TASK TO CARRY OUT:
Note each line in the data holding the string "space" and report it.

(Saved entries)
--------------------------------------------------

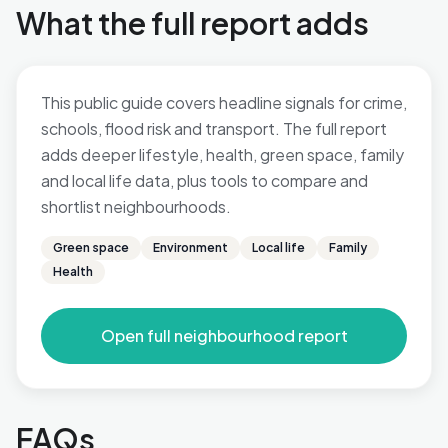
What the full report adds
This public guide covers headline signals for crime,
schools, flood risk and transport. The full report
adds deeper lifestyle, health, green space, family
and local life data, plus tools to compare and
shortlist neighbourhoods.
Green space
Environment
Local life
Family
Health
Open full neighbourhood report
FAQs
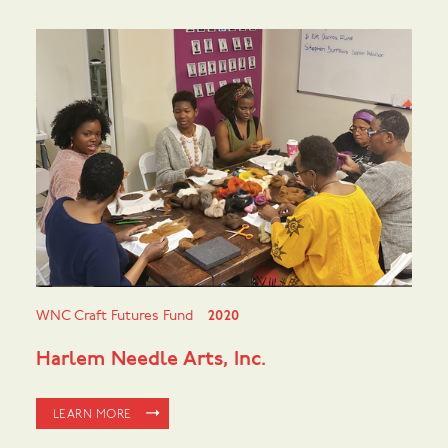
WNC Craft Futures Fund
2020
Harlem Needle Arts, Inc.
LEARN MORE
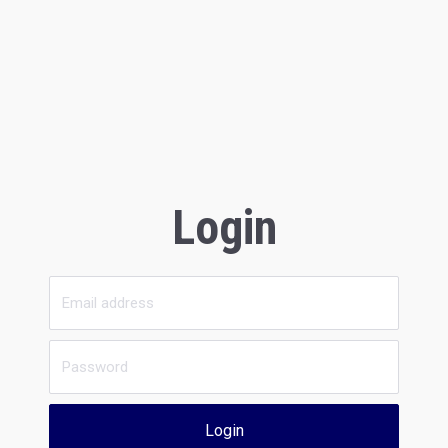
Login
Login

--------------------------------------------------

ANSWER TO THE EXERCISE:
adds deeper lifestyle, health, green space, family
Green space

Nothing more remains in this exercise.